# [Consigne 1]
D'après l'extrait sur les relations entre Rome et la Fraternité Saint-Pie X, quelle fonction occupe Mgr Müller ?
# [Consigne 2]
Reproduisez fidèlement le passage de l'extrait sur les relations entre Rome et la Fraternité Saint-Pie X qui commence par « Rome-Écône : et si » et se poursuit jusqu'à « le milieu ecclésial. ».

──────── Extrait du document ────────

Rome-Écône : et si on arrêtait les bobards et autres désinformations ?

Une fois n’est pas coutume, il convient de se pencher non sur l’actualité française, mais sur les relations entre Rome et la Fraternité sacerdotale Saint-Pie X (FSSPX). Depuis quelques jours, des informations font état d’une rupture imminente, si ce n’est de… sacres épiscopaux. Une tonalité se dessine : celle du pessimisme. Pourtant, l’information, comme on le sait, n’est jamais neutre. L’information conditionne le public, mais l’information est elle-même conditionnée. On le voit bien dans les affaires propagées médiatiquement. Raison de plus pour rester vigilants, y compris dans le milieu ecclésial.

Premièrement, si on examine les sources de ces informations, on s’aperçoit que les Cassandre ne sont pas forcément bien disposés à l’égard de la FSSPX. Ils ne sont pas réputés pour leur traditionalisme. C’est le moins que l’on puisse dire. Plus exactement, je dirais même qu’ils ne sont pas forcément considérés pour une certaine finesse ecclésiale. Qui sont ces Cassandre ? Il y a évidemment La Vie, l’agence APIC ou même, dans une moindre mesure, La Croix. Les informations viennent d’un « camp ». Pas d’un autre. Et certainement pas de la FSSPX. Première chose qui ne doit pas nous laisser indifférents. On peut se demander si « certains » ne rêvent pas d’une fin brutale dans le rapprochement entre Rome et Écône.

Deuxièmement, abordons le fond. On rapporte que le Vatican serait prêt à entériner la fin du dialogue. De quoi s’agit-il ? La Vie rapporte une information de l’agence Apic qui, elle-même, cite le magazine allemand Focus. Qui plus est, ce dernier fait lui-même état de l’intention de Mgr Müller, préfet de la Congrégation pour la doctrine de la Foi, de s’exprimer sur ce sujet « très prochainement ». Comme on le voit, outre la chaîne de transmission de l’information qui révèle une série d’intermédiaires (La Vie rapporte Apic qui elle-même rapporte Focus…), cette information est elle-même au conditionnel : Mgr Müller devrait s’exprimer. Mais pour dire quoi ? Le hic, c’est qu’il ne l’a pas fait, car, tout simplement, aucun propos officiel n’a été rapporté. Pour le moment, le prélat romain n’a rien dit. C’est tout. Au mieux, Focus annonce un comportement hypothétique, mais aucune annonce officielle. Par ailleurs, cette éventualité ne repose ni sur des propos, ni sur des faits. Quel scoop !

──────── Données extraites ────────

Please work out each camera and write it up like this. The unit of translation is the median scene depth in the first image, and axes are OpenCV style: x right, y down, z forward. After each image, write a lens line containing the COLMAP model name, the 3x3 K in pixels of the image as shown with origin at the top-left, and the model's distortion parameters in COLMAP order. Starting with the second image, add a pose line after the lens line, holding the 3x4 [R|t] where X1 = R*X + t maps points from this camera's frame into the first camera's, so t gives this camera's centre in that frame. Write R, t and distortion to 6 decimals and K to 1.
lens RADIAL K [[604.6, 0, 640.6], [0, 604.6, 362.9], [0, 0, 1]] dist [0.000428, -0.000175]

────────
──────── Données extraites ────────

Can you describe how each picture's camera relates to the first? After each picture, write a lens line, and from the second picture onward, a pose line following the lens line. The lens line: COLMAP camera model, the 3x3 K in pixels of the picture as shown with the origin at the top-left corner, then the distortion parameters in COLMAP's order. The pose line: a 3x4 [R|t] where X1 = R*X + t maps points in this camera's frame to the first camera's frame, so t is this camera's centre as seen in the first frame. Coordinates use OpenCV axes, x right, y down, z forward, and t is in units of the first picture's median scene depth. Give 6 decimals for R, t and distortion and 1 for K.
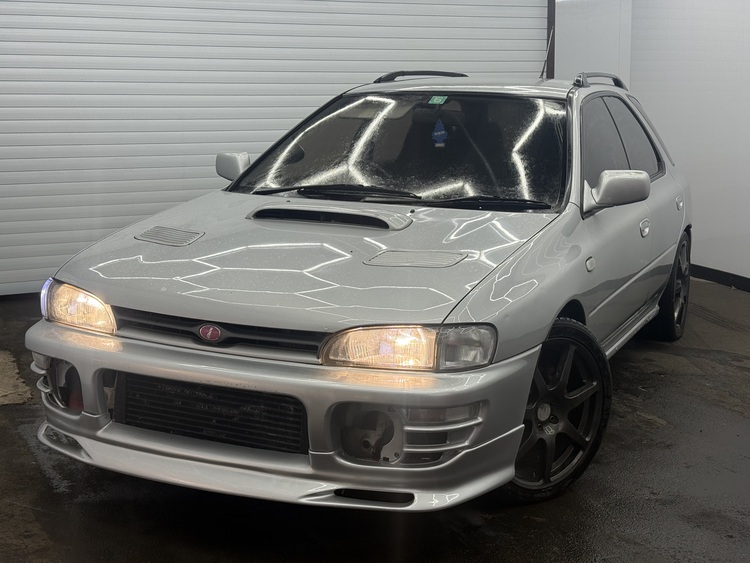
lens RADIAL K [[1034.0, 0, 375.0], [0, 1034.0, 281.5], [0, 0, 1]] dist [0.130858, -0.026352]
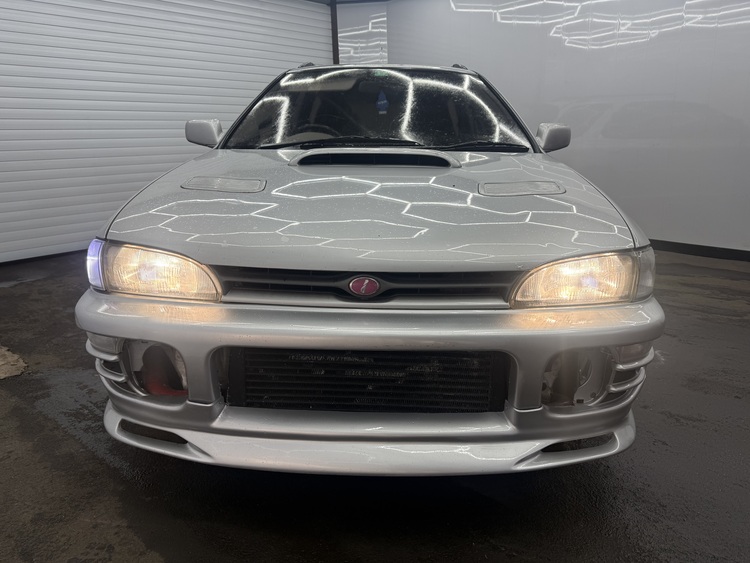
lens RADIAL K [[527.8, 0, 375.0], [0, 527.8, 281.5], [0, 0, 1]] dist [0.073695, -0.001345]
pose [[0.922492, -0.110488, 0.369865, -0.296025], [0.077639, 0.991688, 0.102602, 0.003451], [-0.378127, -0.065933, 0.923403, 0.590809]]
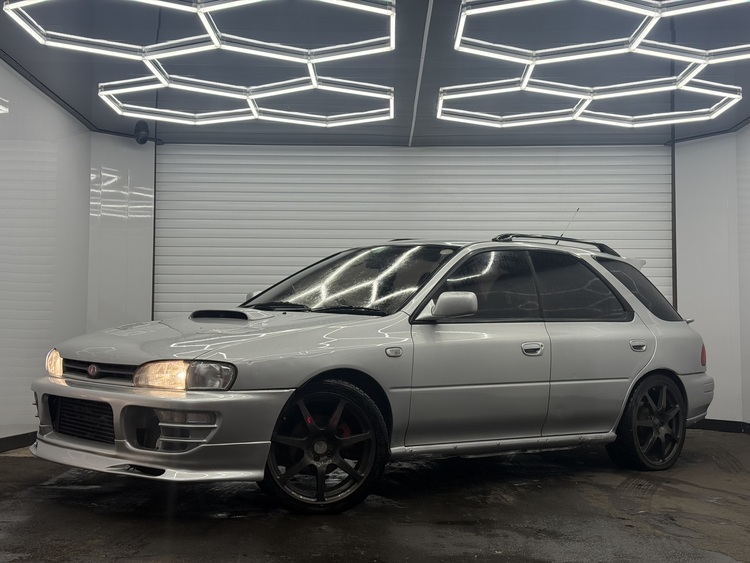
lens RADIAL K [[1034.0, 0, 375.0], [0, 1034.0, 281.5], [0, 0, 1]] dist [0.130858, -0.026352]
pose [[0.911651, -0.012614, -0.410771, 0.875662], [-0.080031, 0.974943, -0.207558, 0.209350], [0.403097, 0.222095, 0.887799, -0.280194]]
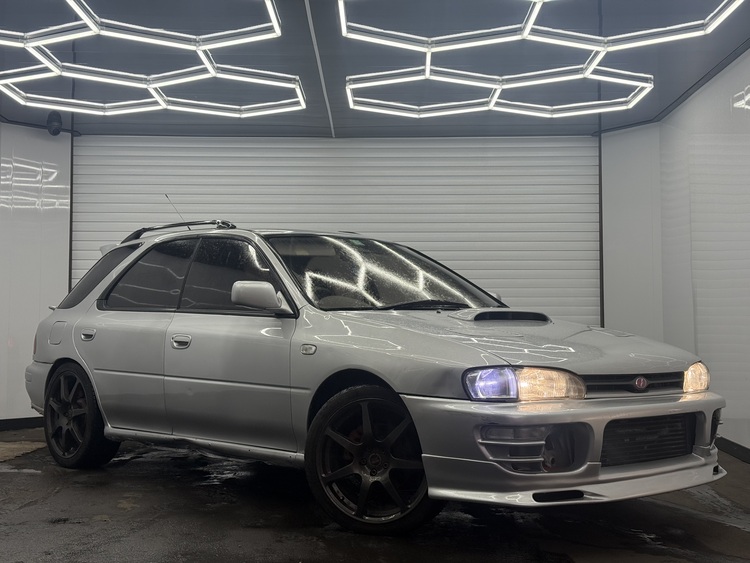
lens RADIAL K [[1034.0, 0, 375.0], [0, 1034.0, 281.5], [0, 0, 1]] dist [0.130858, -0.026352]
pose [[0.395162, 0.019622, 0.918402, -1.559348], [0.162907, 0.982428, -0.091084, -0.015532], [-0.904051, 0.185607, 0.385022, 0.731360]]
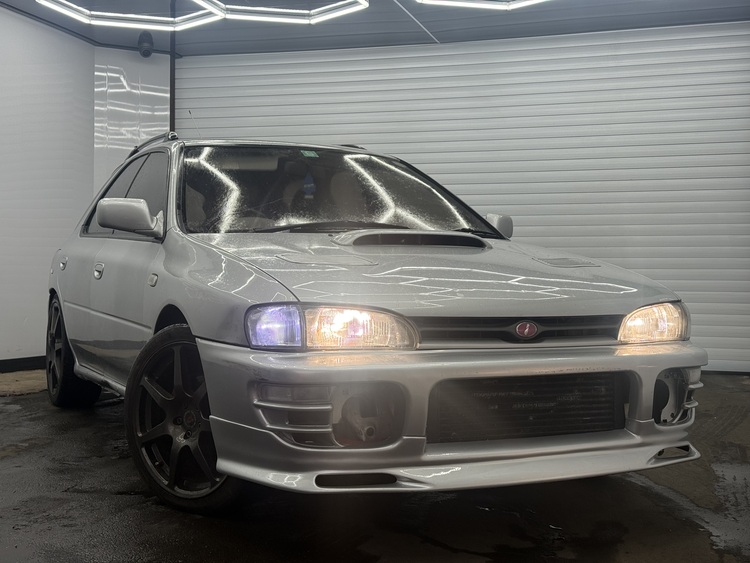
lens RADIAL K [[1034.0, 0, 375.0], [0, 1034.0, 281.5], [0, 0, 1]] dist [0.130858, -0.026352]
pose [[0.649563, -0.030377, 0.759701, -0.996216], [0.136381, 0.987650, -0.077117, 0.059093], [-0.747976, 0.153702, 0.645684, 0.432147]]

────────

# [Votre réponse 1]
Il est préfet de la Congrégation pour la doctrine de la Foi.

# [Votre réponse 2]
Rome-Écône : et si on arrêtait les bobards et autres désinformations ?

Une fois n’est pas coutume, il convient de se pencher non sur l’actualité française, mais sur les relations entre Rome et la Fraternité sacerdotale Saint-Pie X (FSSPX). Depuis quelques jours, des informations font état d’une rupture imminente, si ce n’est de… sacres épiscopaux. Une tonalité se dessine : celle du pessimisme. Pourtant, l’information, comme on le sait, n’est jamais neutre. L’information conditionne le public, mais l’information est elle-même conditionnée. On le voit bien dans les affaires propagées médiatiquement. Raison de plus pour rester vigilants, y compris dans le milieu ecclésial.